共通ルートの会話がとにかく楽しい。ただし、個別はちょっと投げやりな感あり

**ネタバレ注意**
ゲームをクリアした人むけのレビューです。

長文感想

まぁ、投げやりというか話がはっきりしないというのは、結局のところ明日香や咲が神様の世界に行った理由ってのが最後まで明かされないのが原因。
結果として、明日香と小夜の話が非常にモヤモヤしたままエンディングを迎えてしまう。

そこは本来であれば想像で補完出来る所でもあるんだが、そもそも「神様の世界」というものが何なのか、それに対する説明もないもんだからそれも不可能。
そういうところの説明は他ヒロインルートでカバーすることによって、全体としてひとつの作品足りえるのではないか、もっと言えばルートを沢山作ることが出来るエロゲーならではの強みだと思うんだが、残念ながら全くそんなことはございません。
折角の神様の生まれ変わりという設定のあるあさひルートも、神様の世界の話はあんまりしないし。
舞ルートに至っては明日香の話しかしないし(これは本当に酷いと思う)。

神様の世界の話をするのにふさわしいのは瑠璃子ルートであったと思う。
瑠璃子は不治の病で、ルート自体は明日香や瀬戸や直樹も含めて残り僅かな命となった瑠璃子と過ごす日々について。
その辺り、なかなか惹き込む感じで描かれていただけに、最後にりんが現れてはい解決!って展開はマズい。

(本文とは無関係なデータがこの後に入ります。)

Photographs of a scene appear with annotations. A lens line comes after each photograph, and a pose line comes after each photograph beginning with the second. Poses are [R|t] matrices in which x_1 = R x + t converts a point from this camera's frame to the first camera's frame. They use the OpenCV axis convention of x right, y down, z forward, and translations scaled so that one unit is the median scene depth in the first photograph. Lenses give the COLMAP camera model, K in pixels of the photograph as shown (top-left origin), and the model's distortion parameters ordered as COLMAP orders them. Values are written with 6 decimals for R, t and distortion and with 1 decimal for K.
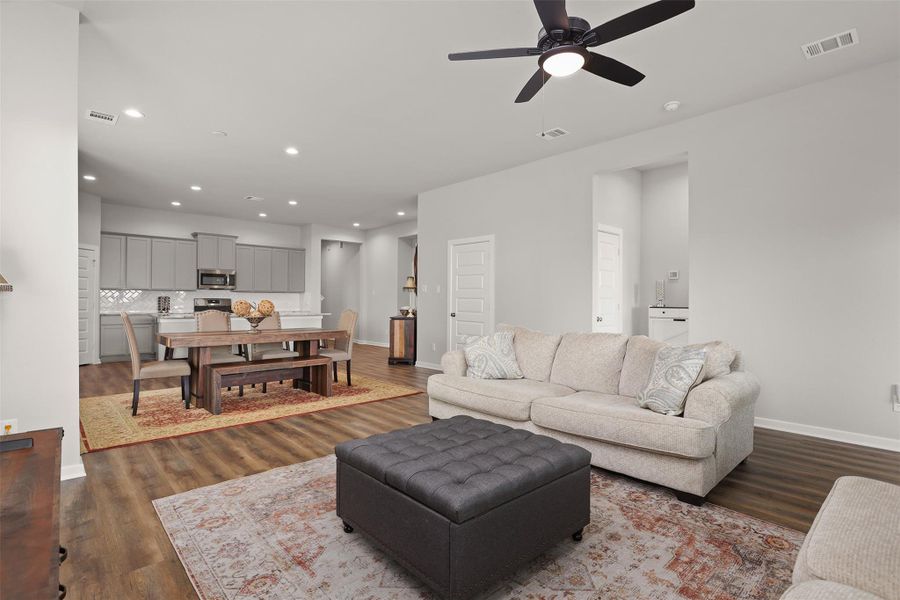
lens RADIAL K [[438.5, 0, 450.3], [0, 438.5, 299.7], [0, 0, 1]] dist [0.003295, 0.000185]
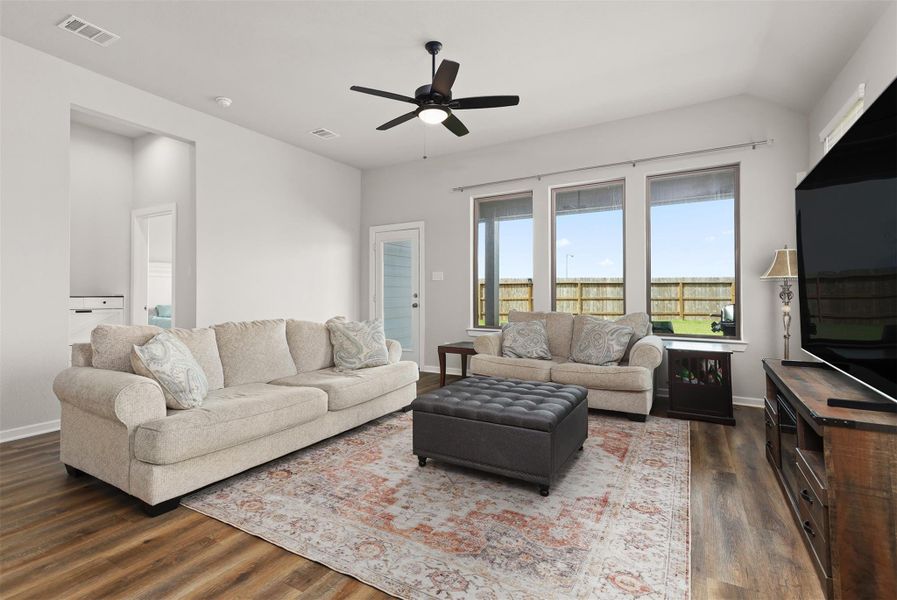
lens RADIAL K [[437.1, 0, 420.1], [0, 437.1, 293.9], [0, 0, 1]] dist [0.003295, 0.000185]
pose [[-0.265890, -0.005343, 0.963989, -1.205888], [-0.000248, 0.999985, 0.005474, 0.025952], [-0.964003, 0.001216, -0.265888, 1.606374]]
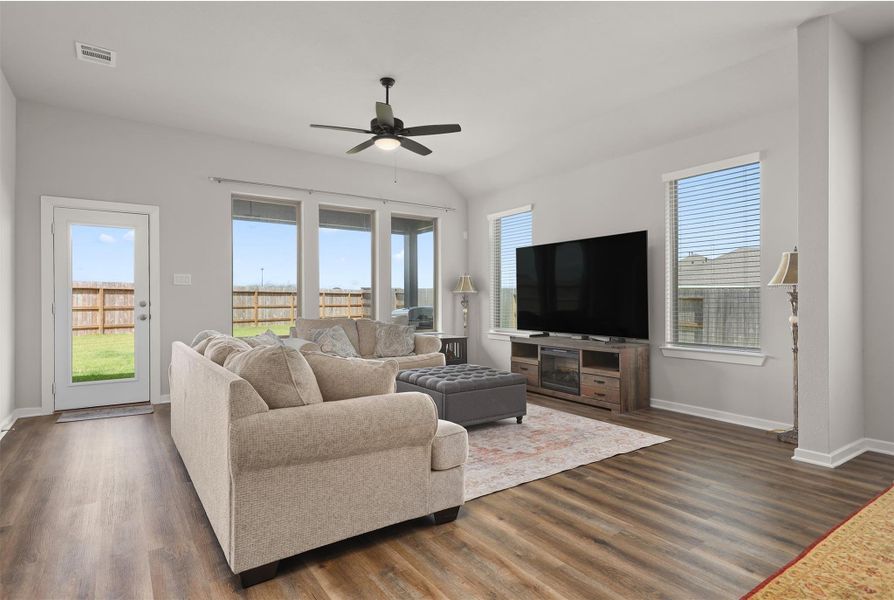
lens RADIAL K [[496.0, 0, 445.5], [0, 496.0, 298.4], [0, 0, 1]] dist [0.001758, 0.000439]
pose [[-0.991674, -0.004320, 0.128698, -0.196744], [-0.005124, 0.999969, -0.005920, 0.030379], [-0.128669, -0.006530, -0.991666, 3.101650]]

非常にマズい。
だからこそここで、りんと共に瑠璃子を連れて神様の世界に行く、なんてシナリオも良かったと思うんだけど。
神様の世界は病気とは無縁の世界であり、瑠璃子の命を永らえさせるにはこれしかない、そのような理由づけをきっちりと出来れば、明日香や咲が神様の世界に行ったことに対しても「何か特別な事情があればそれも已む無し」と、少なくとも納得は出来るものになると思う。

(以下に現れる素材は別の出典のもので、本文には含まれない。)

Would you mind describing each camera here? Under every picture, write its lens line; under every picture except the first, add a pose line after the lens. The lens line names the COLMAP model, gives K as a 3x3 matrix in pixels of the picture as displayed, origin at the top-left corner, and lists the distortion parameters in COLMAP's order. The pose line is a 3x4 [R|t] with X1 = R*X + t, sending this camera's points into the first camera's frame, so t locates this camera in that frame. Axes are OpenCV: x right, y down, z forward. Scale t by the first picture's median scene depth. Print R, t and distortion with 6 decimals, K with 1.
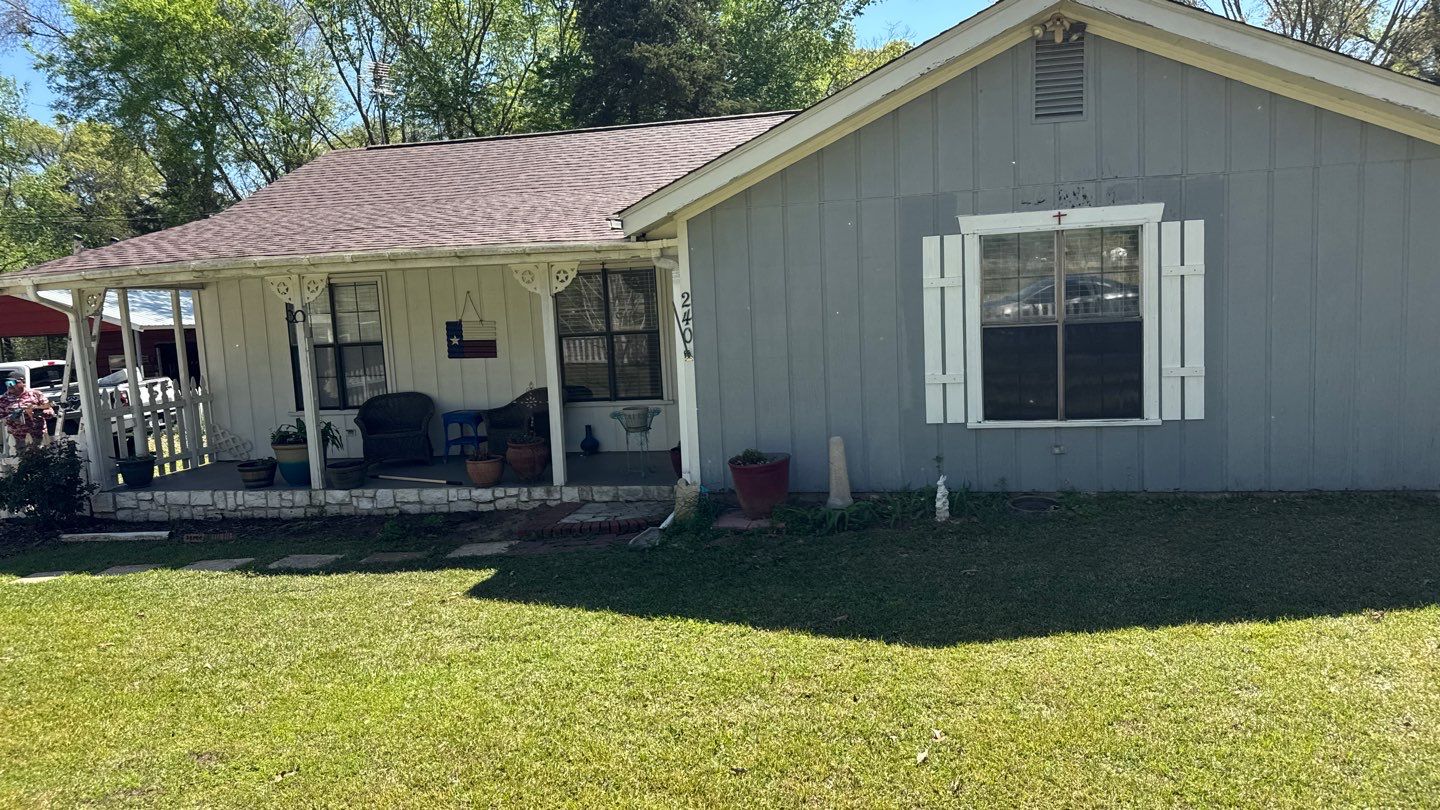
lens RADIAL K [[973.5, 0, 720.0], [0, 973.5, 405.0], [0, 0, 1]] dist [0.132112, -0.213804]
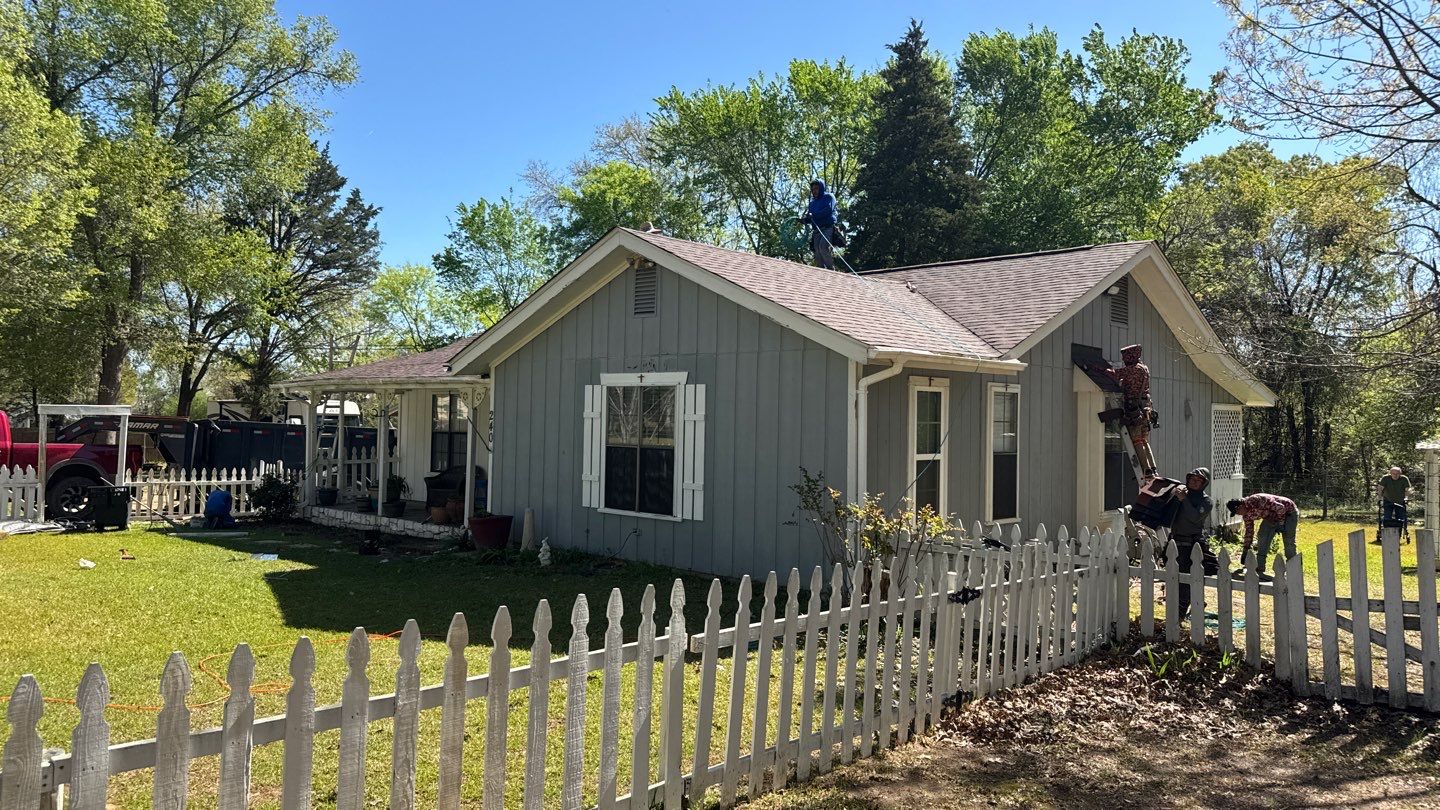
lens RADIAL K [[1020.1, 0, 720.0], [0, 1020.1, 405.0], [0, 0, 1]] dist [0.092178, -0.128314]
pose [[0.848423, 0.058783, -0.526044, 1.064543], [-0.121655, 0.988865, -0.085707, -0.022980], [0.515148, 0.136712, 0.846128, -0.222735]]
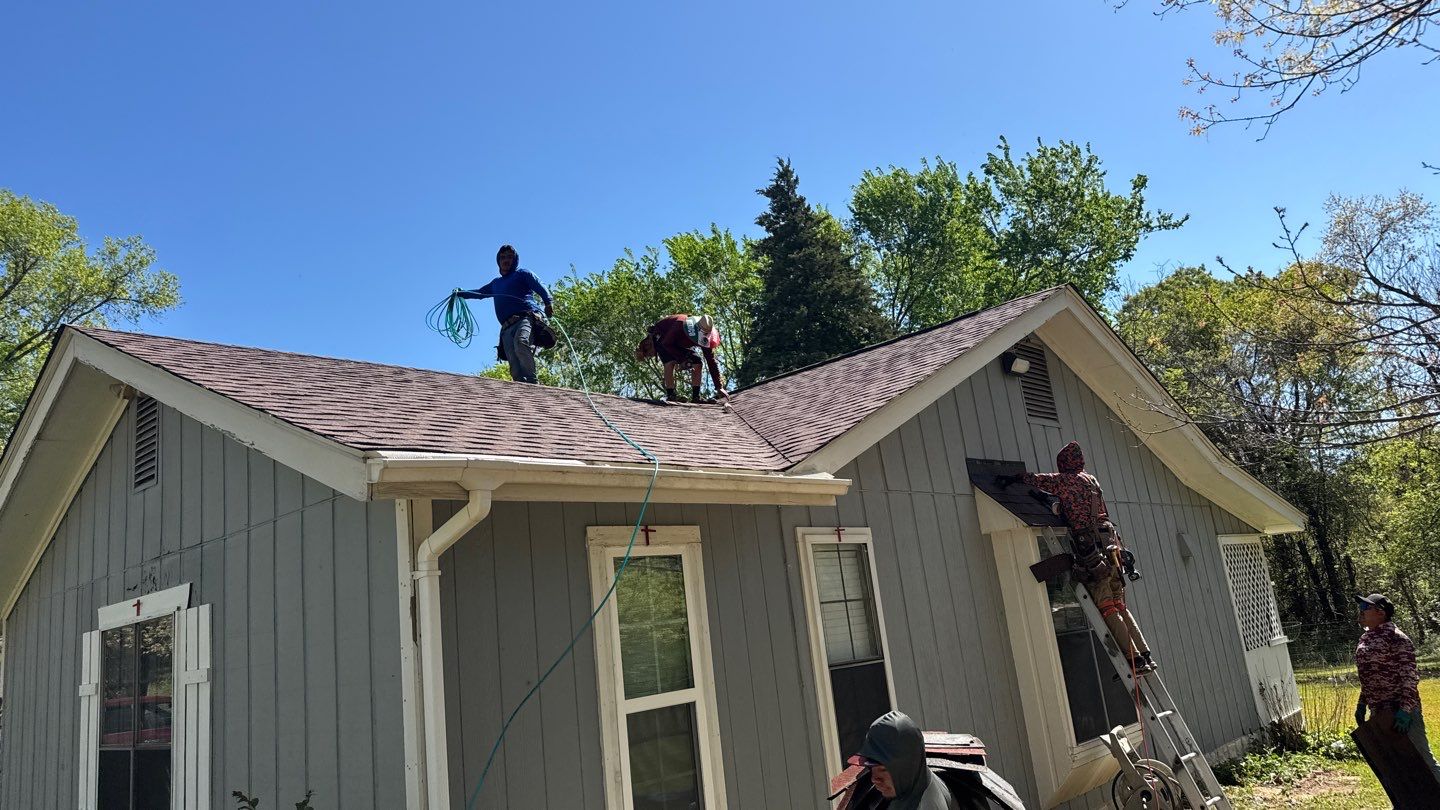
lens RADIAL K [[1060.7, 0, 717.1], [0, 1060.7, 367.9], [0, 0, 1]] dist [0.097214, -0.186347]
pose [[0.855729, -0.166731, -0.489825, 0.985154], [0.005172, 0.949369, -0.314120, -0.083229], [0.517399, 0.266268, 0.813265, 0.412074]]
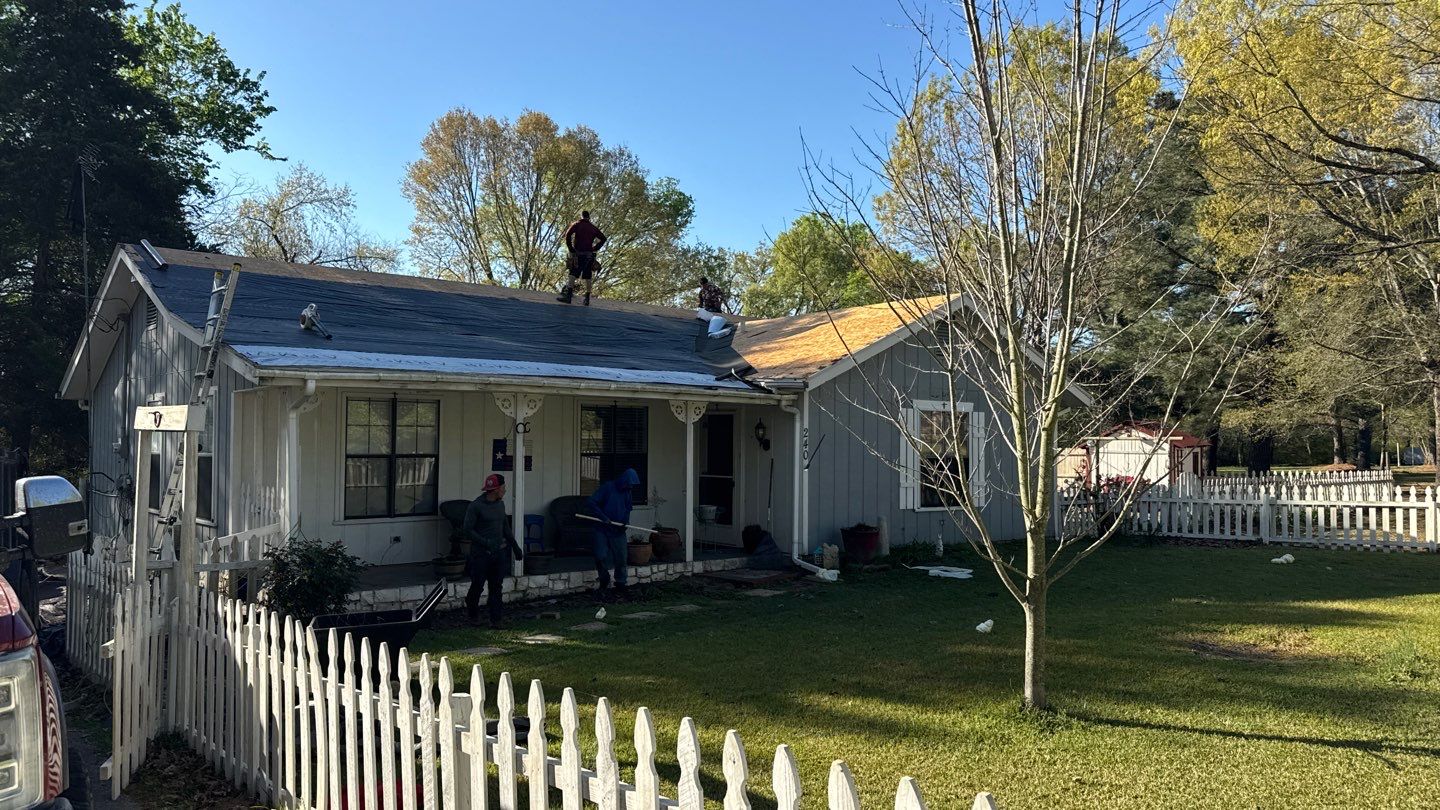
lens RADIAL K [[1020.1, 0, 720.0], [0, 1020.1, 405.0], [0, 0, 1]] dist [0.092178, -0.128314]
pose [[0.632806, 0.081240, 0.770037, -1.290080], [0.042597, 0.989322, -0.139380, 0.068528], [-0.773138, 0.121001, 0.622589, 0.045929]]
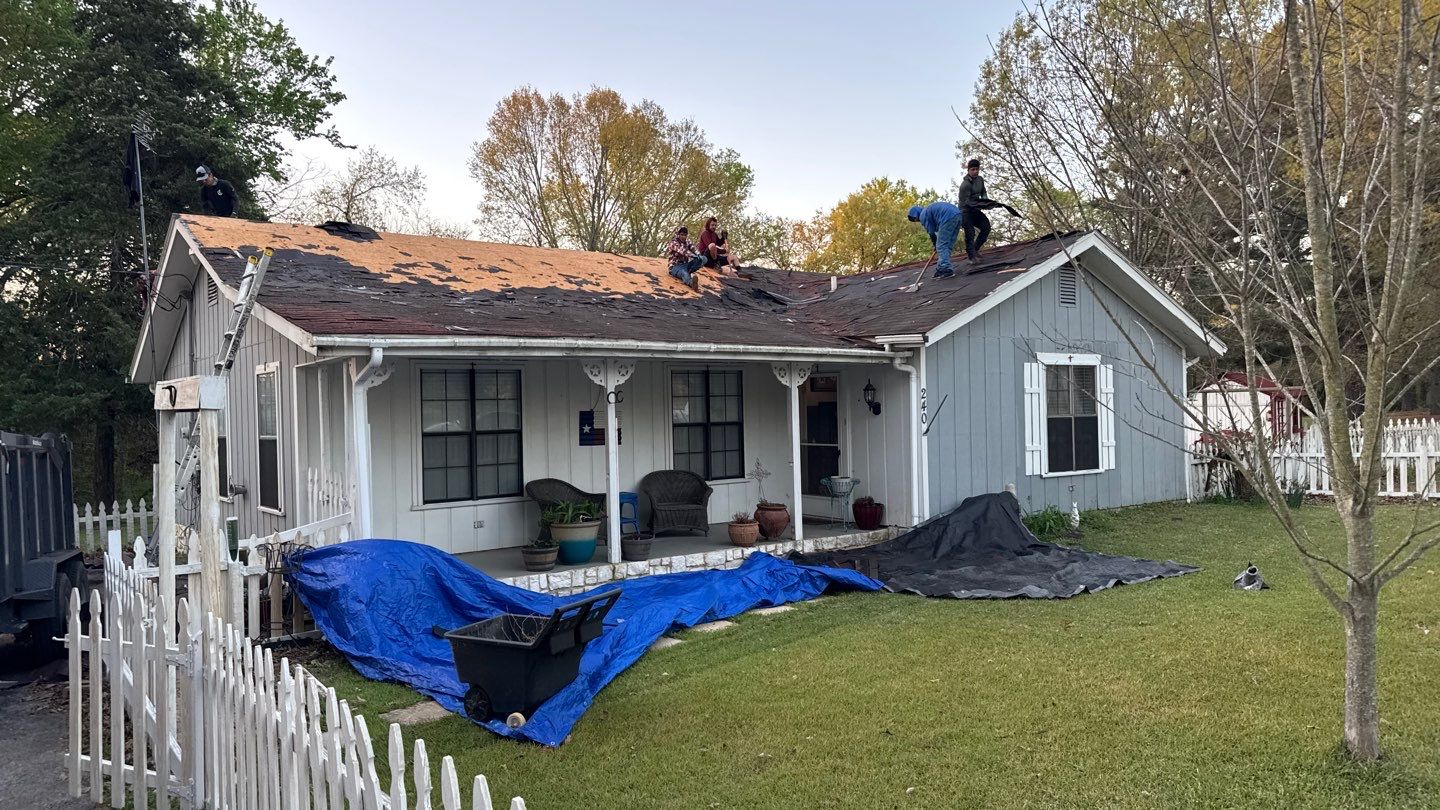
lens RADIAL K [[973.5, 0, 720.0], [0, 973.5, 405.0], [0, 0, 1]] dist [0.132112, -0.213804]
pose [[0.678817, 0.036618, 0.733394, -1.174575], [0.067331, 0.991444, -0.111824, 0.045755], [-0.731214, 0.125288, 0.670544, 0.224611]]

とまぁ、こんなことを考えたところで、結局のところ「神様の世界」がどのようなところか分からない以上、何の意味もないんですがね。
このように個別ルートには理解も納得も出来ないものが多かったけど、共通ルートは凄く笑えました。
そしてこの頃のPurple Softwareの作品らしく、ムービーも素晴らしい。ゲームには収録されていないものの、CG版のムービーも個人的には好きです。